# [Consigne 1]
Indiquez combien de lignes de la liste contiennent le mot « Result », en donnant uniquement ce nombre.

# [Texte fourni]
•••

Kadhafi et Nasser, en 1969
Photo : DR

Pendant des années, Khadafi va apporter son soutien aux différents mouvements de libération et groupes armés dans le monde. Il leur fournit des tonnes d’armes et de munitions en provenance des pays de l’Est, et assure aussi la formation armée de leurs membres dans des camps d’entraînement disséminés dans le désert libyen. Vont en bénéficier : la Provisional Irish Republican Army (PIRA), l’Armée républicaine irlandaise à partir de 1972, la Rote Armee Fraktion (Fraction armée rouge) en Allemagne de l’Ouest dans les années 80, les Brigate Rosse (Brigades rouges) en Italie de 1970 à 1988,  le Front Polisario au Maroc de 1973 à 1980, les factions pro-palestiniennes au Liban, l’ANC en Afrique du Sud (années 80), etc.


Le soutien à l’IRA


À partir de 1972, la Provisional Irish Republican Army (PIRA), l’Armée républicaine irlandaise provisoire, bénéficie de l’aide massive de Kadhafi. Début 1973, Joseph Cahill, chef d’état-major de la PIRA, se rend à plusieurs reprises en Libye afin d’obtenir le soutien de Kadhafi pour l’entraînement militaire des membres de l’IRA et la fourniture d’armes et de munitions. Cahill obtient également de Kadhafi un soutien financier estimé entre trois et cinq millions de dollars américains.

Le 28 mars 1973, trois patrouilleurs de la marine irlandaise interceptent le caboteur chypriote Claudia dans les eaux territoriales irlandaises, avec à son bord Joseph Cahill.
Cinq tonnes d’armes légères de fabrication soviétique sont saisies, ainsi que des munitions, des mines antichar et des explosifs. Selon « Ed » Moloney, de l’Irish Times, trois autres cargaisons d’armes sont parvenues à l’IRA, sans être interceptées, entre 1973 et 1976, année où les contacts avec la Libye seront interrompus.

•••

# [Consigne 2]
Résumez, s'il vous plaît, le texte sur le soutien de Kadhafi aux groupes armés en deux phrases.

•••

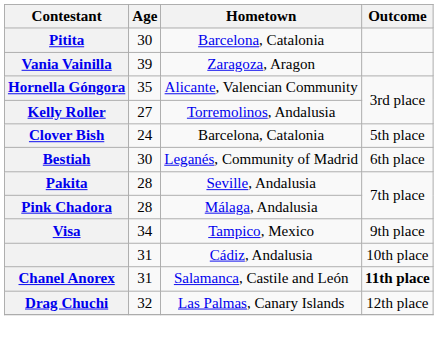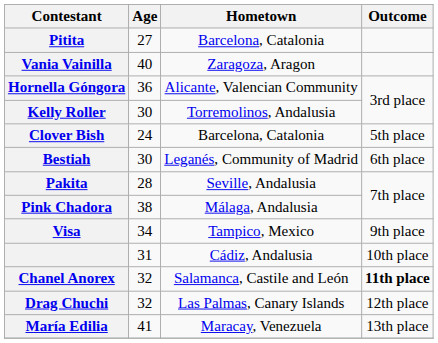Pitita | Age: 30 -> 27
Vania Vainilla | Age: 39 -> 40
Hornella Góngora | Age: 35 -> 36
Kelly Roller | Age: 27 -> 30
Pink Chadora | Age: 28 -> 38
Chanel Anorex | Age: 31 -> 32
+ row: María Edilia | 41 | Maracay, Venezuela | 13th place
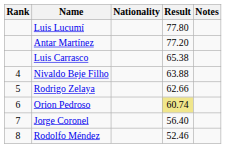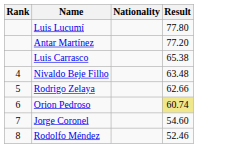- column: Notes
Nivaldo Beje Filho | Result: 63.88 -> 63.48
Jorge Coronel | Result: 56.40 -> 54.60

•••

# [Résultat attendu 1]
2

# [Résultat attendu 2]
Pendant des années, Kadhafi a fourni armes, munitions et entraînement à divers mouvements de libération et groupes armés, dont l'Armée républicaine irlandaise provisoire, qui a bénéficié de son aide massive à partir de 1972. Le 28 mars 1973, la marine irlandaise a intercepté le caboteur Claudia, qui transportait Joseph Cahill et cinq tonnes d'armes soviétiques, mais selon Ed Moloney, de l'Irish Times, trois autres cargaisons sont parvenues à l'IRA entre 1973 et 1976.